Not great, not terrible –the repercussions of Ukrainegate
08 October 2019
Ukraine has been making the front page of newspapers all over the world for a couple of weeks now, due to an incriminating phone call between Donald Trump and Volodymyr Zelensky on 25th July. This conversation, the transcript of which was released on 25th September, led to the launch of an impeachment inquiry of President Trump and to the resignation of the US Special Envoy to Ukraine, Kurt Volker. But what have been the consequences for the Ukrainian President? To quote the character of Anatoly Dyatlov from the famous TV series Chernobyl, “not great, not terrible”.
Zelensky has scored an unprecedented victory in the history of Ukraine, being elected President with 73,2%. A popular comedian, with no experience in politics, he has been chosen to lead the country instead of Petro Poroshenko. Zelensky campaigned on memes and irony, promising to free Ukraine from corruption and transform it into a thriving democracy.
However, his gains did not end there. One day after his inauguration as President of Ukraine, Zelensky dissolved the Verkhovna Rada calling for parliamentary snap elections on 21st July. Despite the fact that there was no policy content in most messages during Zelensky’s presidential campaign, Ukrainians rewarded him once again, by giving his party, Servant of the People, an absolute majority in the Parliament – 254 out of 450 seats.
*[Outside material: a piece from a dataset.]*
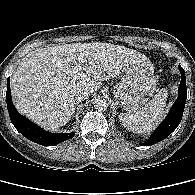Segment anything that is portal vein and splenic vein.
<instances>
[{"mask_svg":"<svg viewBox=\"0 0 195 195\" xmlns=\"http://www.w3.org/2000/svg\"><path fill=\"white\" fill-rule=\"evenodd\" d=\"M82 68H83V64H82V63H79V64L77 65V71L82 70Z\"/></svg>","mask_w":195,"mask_h":195,"instance_id":"obj_1","label":"portal vein and splenic vein"}]
</instances>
Zelensky is in the most favourable position to turn the country around, controlling all levels of power and having massive support from his electorate. He already delivered on some of his promises made during the campaign, by signing a bill creating the procedure to impeach a president and simplifying the firing of government officials as part of his fight against corruption.
President Zelensky is determined also to lift a longstanding ban on the sale of farmland and start a process of privatization of state-owned enterprises to boost investments and move on with the economic reforms that the country really needs.
And of course one of his biggest accomplishments in his few months of holding the presidency has been the prisoner swap between Ukraine and the Russian Federation, trading 35 prisoners each. Zelensky is undoubtedly more open towards dialogue with Putin than his predecessor and wants to show progress on the conflict resolution in Donbas. Even though the Minsk II Agreement is still far from being implemented the prisoner exchange gave hope to Ukrainians that there might be an end to this war.
However, Zelensky’s presidency is not all fun and games. His reputation is overshadowed by his close relationship with the oligarch Kolomoisky, owner of the 1+1 Channel, where Zelensky’s show was aired, and his alleged sponsor in the elections. Also troubling, the reconfirmation of Arsen Avakov as Interior Minister, an obstructionist to legal reforms who is tainted by numerous corruption allegations that he denies.
The real trouble on the international scene though, began for Zelensky only on September 25, when the White House released a memorandum of a phone conversation between President Trump and Zelensky himself, in late July. Apparently, shortly before this call, Trump had ordered $391.5 million in military aid to Ukraine to be frozen, to then pressure Zelensky to look into the case of Joe Biden’s son in relation to his position on the Board of the oil and gas company Burisma.
The speaker for the US House of Representatives launched an impeachment inquiry into Trump immediately after the release of the memorandum and the first head to fly was that of Kurt Volker. He was appointed as a special envoy on Ukraine in July 2017 and was involved in negotiations over the conflict in Donbas.
Volker has facilitated a meeting between Trump’s lawyer Rudy Giuliani and Zelensky’s advisor Andriy Yermak, which made him look involved in the scandal. However, Ukraine considers Volker’s resignation a big loss as he was highly regarded in the country and seemed to be the “voice of reason” in the U.S. -Ukraine relations.
This situation, however, did not have a terrible impact on the Ukrainian President. For sure he will have some explaining to do to France and Germany, after openly criticising Emmanuel Macron and Angela Merkel in the incriminating phone call. Zelensky complained about the lack of support to Ukraine from the EU while praising all the United States is doing for his country. However, in the age of unaccountability for what one says, and considering his lack of political experience, he will most likely be quickly forgiven.
With regards to Ukrainian population, if Volodymyr Zelensky brings peace to Donbas, creates better economic conditions for the country and takes even some tiny steps in eradicating corruption, they will not withdraw their support for the new President. According to the Rating Group poll, 71% of Ukrainians are satisfied with Zelensky’s work.
Recent developments in the conflict resolution will gain him even more support among people who feel the war fatigue. On October 1st, Zelensky agreed to the “Steinmeier Formula”, allowing local elections in the Eastern regions of Ukraine under the control of the separatist supported by Russia. One has to agree that with this decision he got back into EU’s good graces quite quickly paving also the way for the Normandy Four meeting.
Even with some missteps along the way, for now, Zelensky is still being given the benefit of the doubt by both the international community and his electorate and at least for the time being his support in the country is likely to stay at 70%.